Curiosity seems to be on Tatooine

The Mars Science Laboratory “Curiosity” continues to return astonishing images of its environment as it tootles around Mount Sharp at the heart of Gale Crater.  The latest images look straight out of Star Wars, at least until you look a little more closely.

These images come from a place dubbed “Murray Buttes”, and they look as desolate as the spots in Tunisia where the first Star Wars movie recorded its images of Tatooine.  But of course they are far more desolate than that.  Unbelievably dry by comparison to even the deserts of the Atacama and central Antarctica, with fine layers formed by the deposition of sand by wind.  But even so, the images are truly spectacular, suitable for a big-budget Hollywood blockbuster, or, as NASA put it, comparable to the pictures the National Park Service has been putting together to celebrate their hundredth anniversary.  They’re quite breathtaking.

The foothills of Mount Sharp, with the rim of Gale Crater in the distance.  It's not fog obscuring it, of course.  It's dust suspended in the Martian air.

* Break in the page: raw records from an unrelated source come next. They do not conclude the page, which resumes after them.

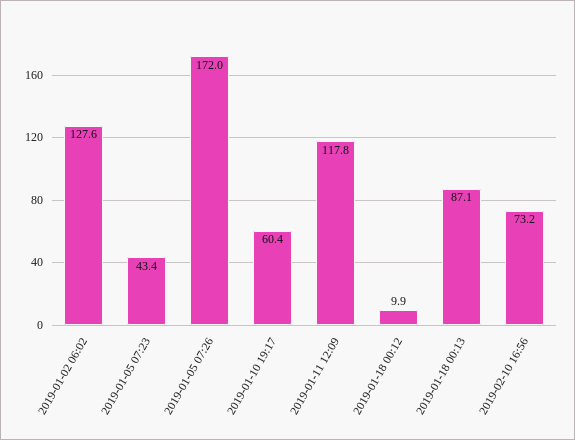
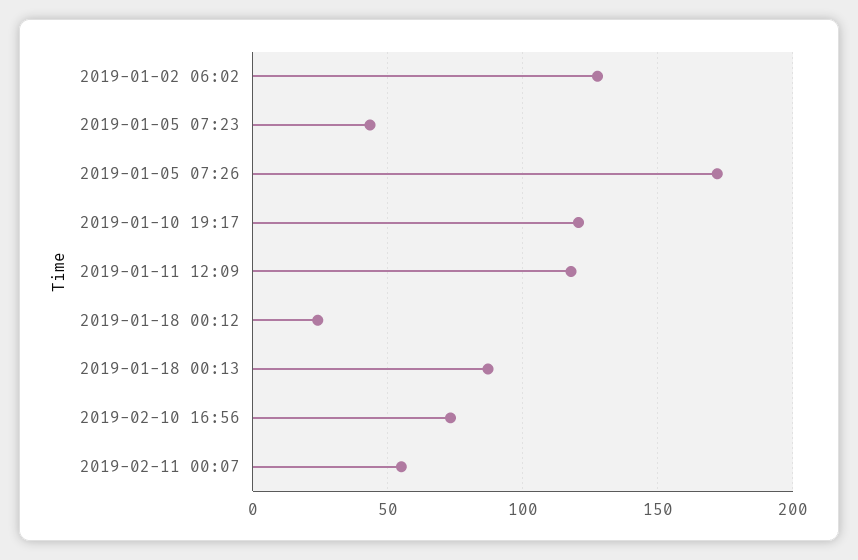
  {
    "2019-01-02 06:02": 127.6,
    "2019-01-05 07:23": 43.4,
    "2019-01-05 07:26": 172,
-   "2019-01-10 19:17": 60.4,
+   "2019-01-10 19:17": 120,
    "2019-01-11 12:09": 117.8,
-   "2019-01-18 00:12": 9.9,
+   "2019-01-18 00:12": 25,
    "2019-01-18 00:13": 87.1,
-   "2019-02-10 16:56": 73.2
+   "2019-02-10 16:56": 73.2,
+   "2019-02-11 00:07": 55
  }

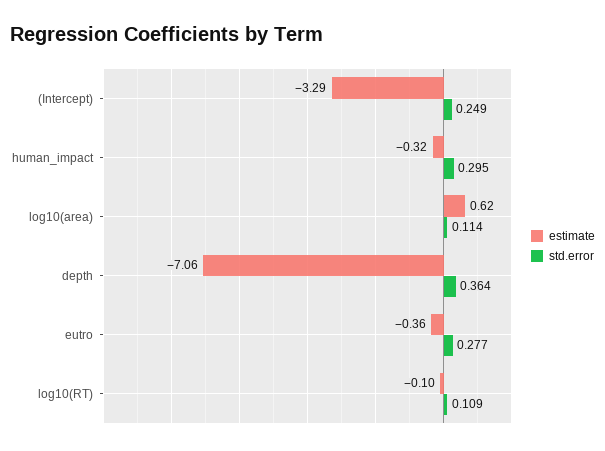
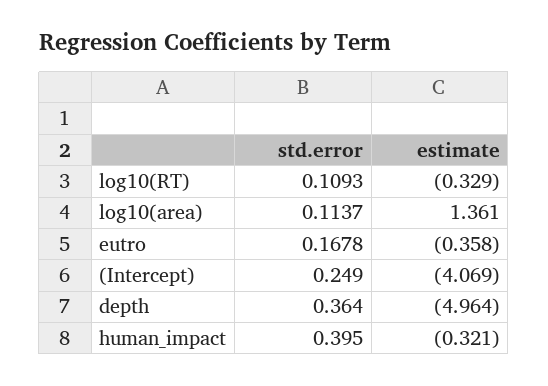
  {
    "estimate": {
-     "(Intercept)": -3.29,
+     "(Intercept)": -4.069,
      "human_impact": -0.321,
-     "log10(area)": 0.62,
+     "log10(area)": 1.361,
-     "depth": -7.06,
+     "depth": -4.964,
      "eutro": -0.358,
-     "log10(RT)": -0.1
+     "log10(RT)": -0.329
    },
    "std.error": {
      "(Intercept)": 0.249,
-     "human_impact": 0.295,
+     "human_impact": 0.395,
      "log10(area)": 0.1137,
      "depth": 0.364,
-     "eutro": 0.277,
+     "eutro": 0.1678,
      "log10(RT)": 0.1093
    }
  }

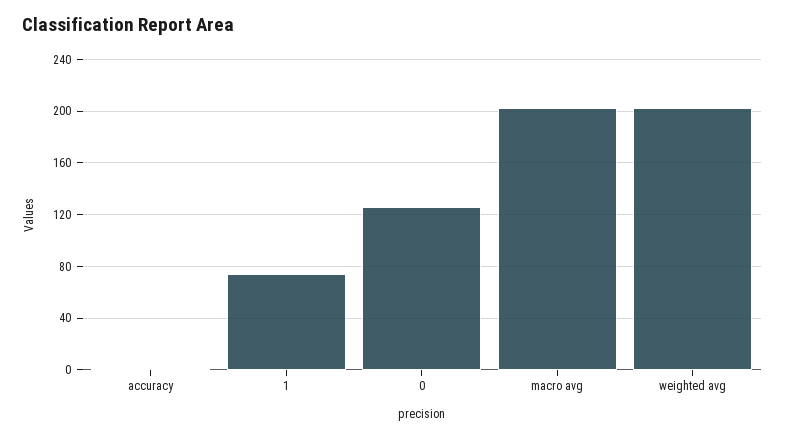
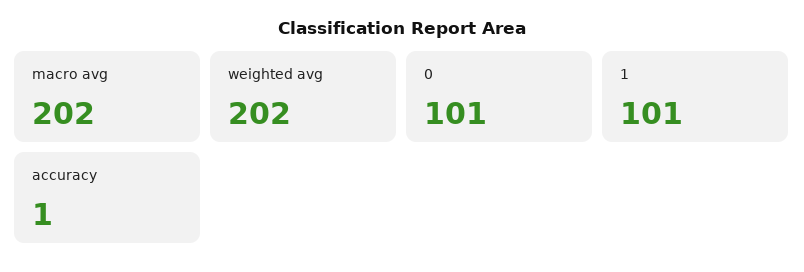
  {
    "accuracy": 1,
-   "1": 75,
+   "1": 101,
-   "0": 125,
+   "0": 101,
    "macro avg": 202,
    "weighted avg": 202
  }

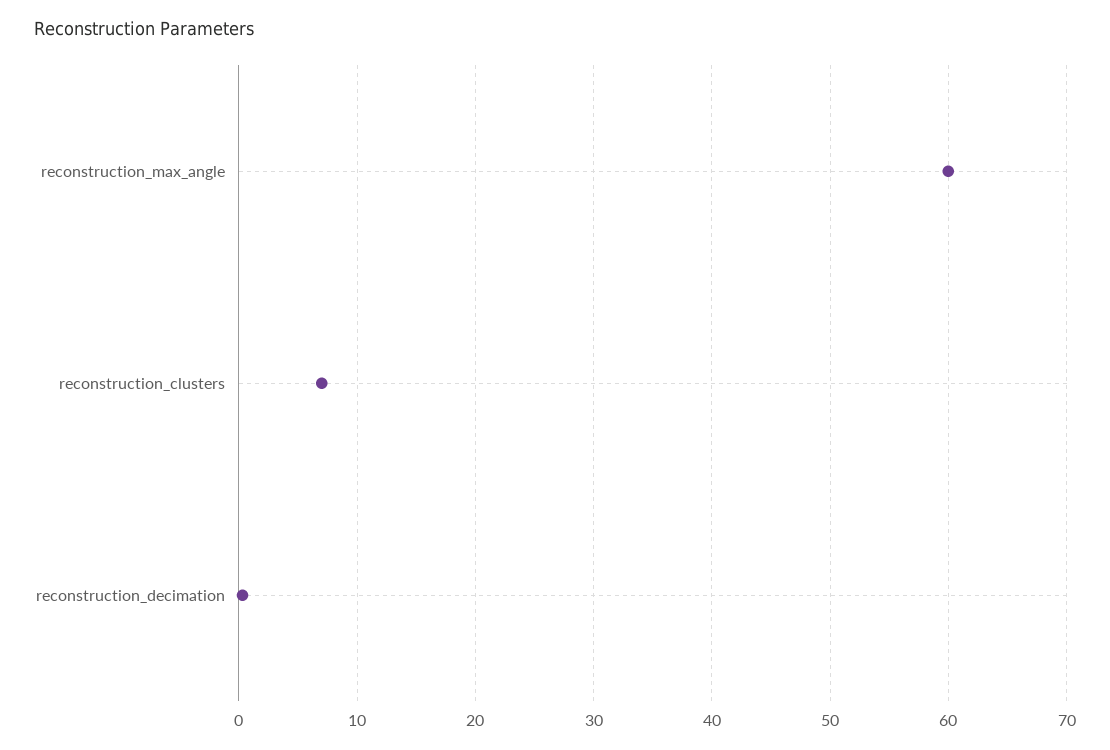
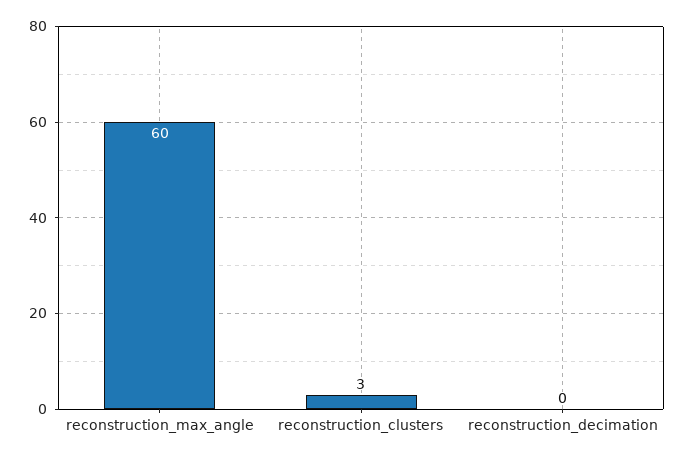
  {
    "reconstruction_max_angle": 60,
-   "reconstruction_clusters": 7,
+   "reconstruction_clusters": 3,
    "reconstruction_decimation": 0
  }

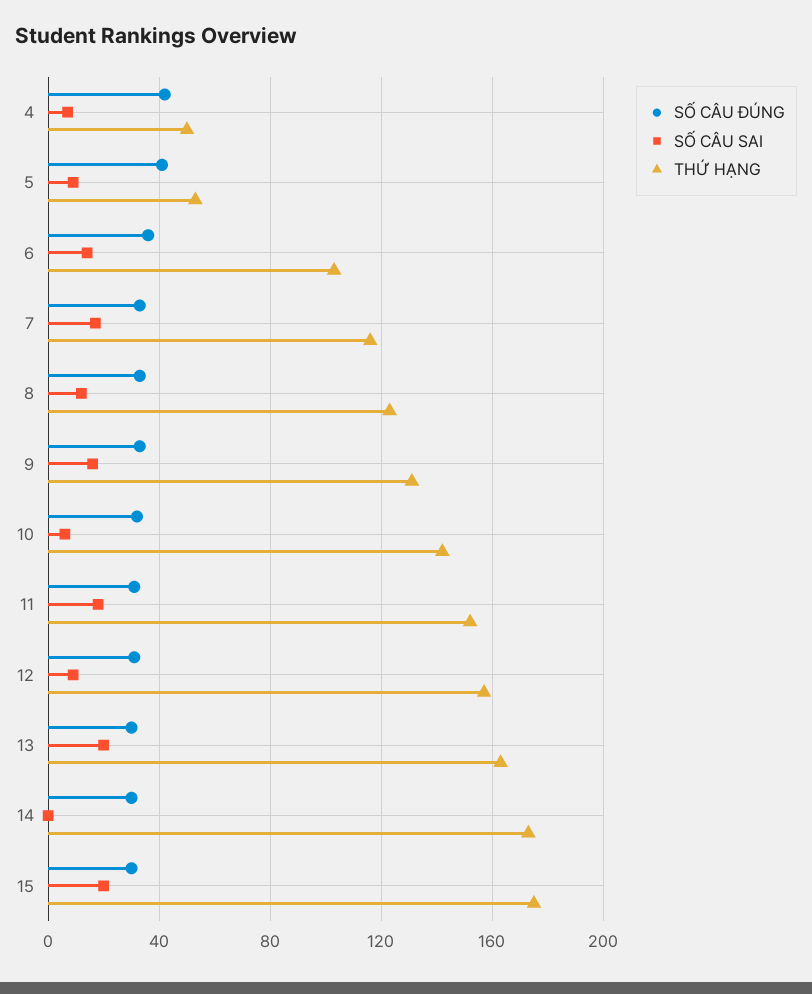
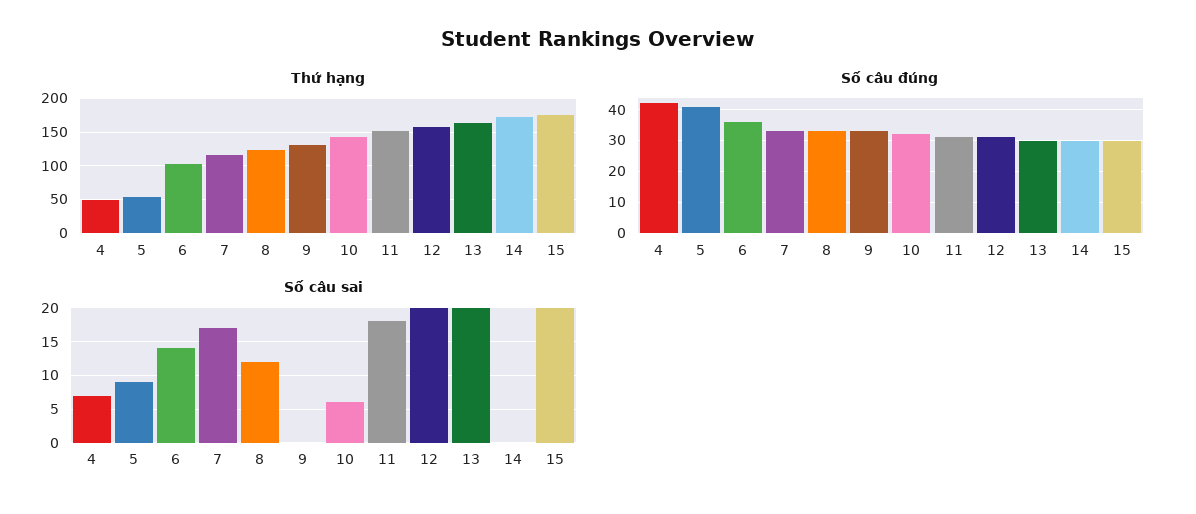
  {
    "SỐ CÂU ĐÚNG": {
      "4": 40,
      "5": 40,
      "6": 35,
      "7": 35,
      "8": 35,
      "9": 35,
      "10": 30,
      "11": 30,
      "12": 30,
      "13": 30,
      "14": 30,
      "15": 30
    },
    "SỐ CÂU SAI": {
      "4": 7,
      "5": 9,
      "6": 14,
      "7": 17,
      "8": 12,
-     "9": 15,
+     "9": 0,
      "10": 6,
      "11": 18,
-     "12": 10,
+     "12": 20,
      "13": 20,
      "14": 0,
      "15": 20
    },
    "THỨ HẠNG": {
      "4": 50,
      "5": 55,
      "6": 105,
      "7": 115,
      "8": 125,
      "9": 130,
      "10": 140,
      "11": 150,
      "12": 155,
      "13": 165,
      "14": 175,
      "15": 175
    }
  }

The foothills of Mount Sharp, with the rim of Gale Crater in the distance. It’s not fog obscuring it, of course. It’s dust suspended in the Martian air.

Portions of the Stinson Formation jut out from sand deposited in the Murray Buttes region. The Stinson Formation was studied up close by Curiosity earlier in the year, at another location at Murray Buttes.

A close-up look at the breathtaking clarity of the Stinson Formation.  Thin layers of rock, displayed for all to see, a cross-section of geological history.

A close-up look at the breathtaking clarity of the Stinson Formation. Thin layers of rock, displayed for all to see, a cross-section of geological history.